Write out the following listing's lines from the one with "pinky dip: (127, 139)" to the one with "middle mcp: (379, 311)", exactly, with both included and no others.

- **Data for processing**
+-------+
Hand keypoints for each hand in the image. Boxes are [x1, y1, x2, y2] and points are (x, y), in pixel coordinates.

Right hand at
+-------+
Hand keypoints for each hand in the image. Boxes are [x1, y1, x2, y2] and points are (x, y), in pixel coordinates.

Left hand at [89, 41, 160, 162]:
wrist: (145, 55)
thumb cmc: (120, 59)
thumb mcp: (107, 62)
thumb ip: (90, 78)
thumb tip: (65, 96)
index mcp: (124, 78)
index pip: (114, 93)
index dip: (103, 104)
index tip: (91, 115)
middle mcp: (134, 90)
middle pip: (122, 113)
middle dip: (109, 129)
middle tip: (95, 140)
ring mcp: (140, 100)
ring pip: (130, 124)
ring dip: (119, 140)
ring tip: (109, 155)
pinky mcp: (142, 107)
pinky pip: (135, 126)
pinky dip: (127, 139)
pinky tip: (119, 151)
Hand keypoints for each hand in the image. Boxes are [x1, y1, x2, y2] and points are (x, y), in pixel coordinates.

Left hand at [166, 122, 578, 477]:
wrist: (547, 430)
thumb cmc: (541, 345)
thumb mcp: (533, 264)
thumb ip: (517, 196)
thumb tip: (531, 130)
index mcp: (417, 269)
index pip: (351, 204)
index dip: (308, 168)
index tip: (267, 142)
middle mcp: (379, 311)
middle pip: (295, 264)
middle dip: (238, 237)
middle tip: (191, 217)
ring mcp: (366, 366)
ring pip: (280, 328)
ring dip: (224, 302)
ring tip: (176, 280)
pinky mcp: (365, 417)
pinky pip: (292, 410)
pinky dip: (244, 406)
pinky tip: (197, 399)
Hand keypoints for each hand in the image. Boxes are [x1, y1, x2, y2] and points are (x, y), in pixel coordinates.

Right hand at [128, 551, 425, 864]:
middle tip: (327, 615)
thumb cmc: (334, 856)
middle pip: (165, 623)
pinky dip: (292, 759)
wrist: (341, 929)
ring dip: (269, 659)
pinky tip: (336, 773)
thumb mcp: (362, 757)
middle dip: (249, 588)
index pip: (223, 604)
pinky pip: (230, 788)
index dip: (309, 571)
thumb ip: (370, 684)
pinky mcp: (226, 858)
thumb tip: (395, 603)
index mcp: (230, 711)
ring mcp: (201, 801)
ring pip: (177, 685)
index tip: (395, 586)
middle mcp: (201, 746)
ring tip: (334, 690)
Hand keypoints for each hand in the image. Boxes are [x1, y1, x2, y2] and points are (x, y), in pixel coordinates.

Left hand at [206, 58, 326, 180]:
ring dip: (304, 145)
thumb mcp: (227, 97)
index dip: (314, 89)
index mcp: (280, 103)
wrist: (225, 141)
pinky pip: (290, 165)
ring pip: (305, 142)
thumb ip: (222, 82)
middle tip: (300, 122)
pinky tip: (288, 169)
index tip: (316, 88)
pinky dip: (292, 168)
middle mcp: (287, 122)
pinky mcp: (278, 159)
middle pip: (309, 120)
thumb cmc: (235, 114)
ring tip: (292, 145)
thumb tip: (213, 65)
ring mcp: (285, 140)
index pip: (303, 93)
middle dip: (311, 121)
+-------+
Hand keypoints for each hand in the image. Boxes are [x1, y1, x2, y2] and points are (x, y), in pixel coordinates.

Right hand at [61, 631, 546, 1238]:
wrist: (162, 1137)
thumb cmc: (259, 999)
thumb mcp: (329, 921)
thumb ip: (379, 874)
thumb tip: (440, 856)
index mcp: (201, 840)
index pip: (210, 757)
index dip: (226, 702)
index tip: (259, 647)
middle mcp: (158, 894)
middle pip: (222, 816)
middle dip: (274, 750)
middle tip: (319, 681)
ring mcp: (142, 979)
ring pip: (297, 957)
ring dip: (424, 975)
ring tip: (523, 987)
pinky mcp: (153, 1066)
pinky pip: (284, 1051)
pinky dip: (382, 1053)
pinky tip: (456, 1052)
+-------+
- **Final answer**
pinky dip: (127, 139)
pinky tip: (119, 151)
Hand keypoints for each hand in the image. Boxes are [x1, y1, x2, y2] and points are (x, y), in pixel coordinates.

Left hand at [166, 122, 578, 477]:
wrist: (547, 430)
thumb cmc: (541, 345)
thumb mcp: (533, 264)
thumb ip: (517, 196)
thumb tip: (531, 130)
index mcp: (417, 269)
index pip: (351, 204)
index dip: (308, 168)
index tip: (267, 142)
middle mcp: (379, 311)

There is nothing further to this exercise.